Copyright © 1999 by The American Association of Immunologists

Persistent HIV-1-Specific CTL Clonal Expansion Despite High Viral Burden Post In Utero HIV-1 Infection1

Christian Brander2,*, Philip J. R. Goulder*, Katherine Luzuriaga{dagger}, Otto O. Yang*, Kelly E. Hartman*, Norman G. Jones*, Bruce D. Walker* and Spyros A. Kalams*

* AIDS Research Center and Infectious Disease Unit, Massachusetts General Hospital and Harvard Medical School, Charlestown, MA 02129; and {dagger} Department of Pediatrics, University of Massachusetts Medical School, Worcester, MA 01605

To address the issue of clonal exhaustion in humans, we monitored HLA class I-restricted, epitope-specific CTL responses in an in utero HIV-1-infected infant from 3 mo through 5 years of age.

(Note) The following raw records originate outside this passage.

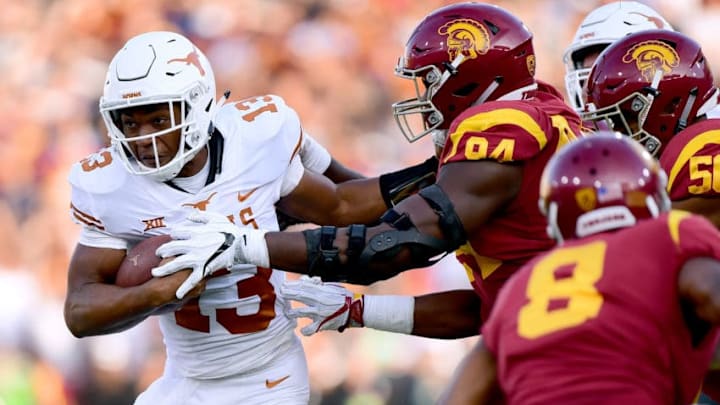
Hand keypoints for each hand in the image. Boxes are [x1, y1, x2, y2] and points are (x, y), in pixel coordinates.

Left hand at [152, 211, 266, 298]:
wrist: (241, 244)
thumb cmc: (230, 230)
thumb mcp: (216, 218)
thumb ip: (201, 216)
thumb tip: (189, 216)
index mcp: (195, 232)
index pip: (177, 233)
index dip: (173, 235)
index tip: (173, 238)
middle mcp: (193, 245)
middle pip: (171, 248)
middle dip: (162, 251)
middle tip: (157, 254)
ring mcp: (197, 258)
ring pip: (175, 264)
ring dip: (163, 269)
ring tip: (154, 273)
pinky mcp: (204, 268)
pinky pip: (192, 280)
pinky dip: (185, 288)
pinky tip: (177, 295)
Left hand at [282, 276, 363, 335]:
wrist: (355, 309)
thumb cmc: (344, 297)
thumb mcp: (332, 287)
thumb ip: (318, 285)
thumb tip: (305, 280)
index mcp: (321, 291)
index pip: (303, 286)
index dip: (292, 286)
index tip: (284, 285)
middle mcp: (318, 301)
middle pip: (299, 296)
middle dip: (288, 294)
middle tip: (280, 293)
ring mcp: (319, 312)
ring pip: (301, 312)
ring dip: (292, 312)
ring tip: (288, 313)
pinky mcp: (322, 324)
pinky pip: (310, 329)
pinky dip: (305, 330)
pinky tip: (302, 330)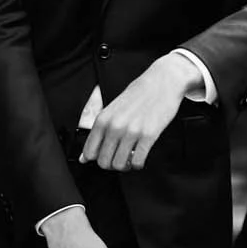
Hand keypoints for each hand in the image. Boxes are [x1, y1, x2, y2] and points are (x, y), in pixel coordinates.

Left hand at [80, 53, 201, 172]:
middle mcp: (115, 126)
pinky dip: (138, 164)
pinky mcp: (149, 135)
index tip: (105, 156)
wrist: (162, 82)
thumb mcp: (112, 110)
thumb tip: (84, 157)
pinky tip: (141, 155)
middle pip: (104, 162)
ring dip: (125, 165)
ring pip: (119, 165)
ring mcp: (132, 131)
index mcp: (103, 119)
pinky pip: (138, 162)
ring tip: (130, 157)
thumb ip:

Serial functional CTL precursor assays demonstrated persistent, vigorous, and broadly directed HIV-1 specific CTL activity with a dominant response against an epitope in HIV-1 Gag-p17 (SLYNTVATL, aa 77–85). A clonal CTL response directed against the immunodominant, HLA-A*0201-restricted epitope was found to persist over the entire observation period, as shown by TCR analysis of cDNA libraries generated from PBMC. The analysis of autologous viral sequences did not reveal any escape mutations within the targeted epitope, and viral load measurement indicated ongoing viral replication. Furthermore, inhibition of viral replication assays indicated that the epitope was properly processed from autologous viral protein. These data demonstrate that persistent exposure to high levels of viral Ag does not necessarily lead to clonal exhaustion and that epitope-specific clonal CTL responses induced within the first weeks of life can persist for years without inducing detectable viral escape variants.